Aftershock raises earthquake’s death toll
GAYAN, AFGHANISTAN » An aftershock took more lives Friday and threatened to pile even more misery on an area of eastern Afghanistan reeling from a powerful earthquake that state media said killed 1,150 people this week.
Among the dead from Wednesday’s magnitude 6 quake are 121 children, but that figure is expected to climb, said Mohamed Ayoya, UNICEF’s representative in Afghanistan. He said close to 70 children were injured.
That earthquake struck a remote, mountainous region already grappling with staggering poverty at a time when the country as a whole is spiraling deeper into economic crisis after many countries pulled back critical financing and development aid in the wake of the Taliban’s takeover. On Friday, Pakistan’s Meteorological Department reported a new 4.2 magnitude quake that state-run Bakhtar News Agency reported took five more lives in hard-hit Gayan District and injured 11 people.

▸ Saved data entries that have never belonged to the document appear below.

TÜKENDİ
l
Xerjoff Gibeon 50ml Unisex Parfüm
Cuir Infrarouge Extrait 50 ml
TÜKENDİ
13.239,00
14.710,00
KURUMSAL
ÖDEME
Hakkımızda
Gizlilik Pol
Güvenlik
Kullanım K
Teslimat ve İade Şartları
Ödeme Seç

International aid had been keeping the country afloat, and its withdrawal left millions unable to afford food and further strained already struggling medical facilities. Nearly half the population of 38 million cannot meet their basic food needs, while some civil servants, including doctors, nurses and teachers, weren’t paid for months because the Taliban government is unable to access frozen foreign reserves. Salary delays continue throughout the public sector.
Aid impeded
Afghanistan’s international isolation is also complicating relief efforts, since fewer aid organizations have a presence in the country, and international sanctions on Afghan banks make it difficult to send cash into the country. Despite waivers from the U.S. Treasury Department that allow money to be sent to aid groups, banks are hesitant to handle such transactions for fear of running afoul of rules anyway.
Aid groups lament that means they have to pay local staff with bags of cash, physically carried into the country by their staff, then distributed throughout the provinces in person. The process is expensive, incurring fees along the way for transport and security.
Aid organizations including the local Red Crescent and United Nations agencies like the World Food Program have sent food, tents, sleeping mats and other essentials to families in Paktika province, the epicenter of the earthquake, and neighboring Khost province. Several countries have sent cargo planes of aid.
Still, residents appeared to be largely on their own to deal with the aftermath, as their new Taliban-led government and the international aid community struggle to bring in help. The shoddy mountain roads leading to the affected areas were made worse by damage and rain.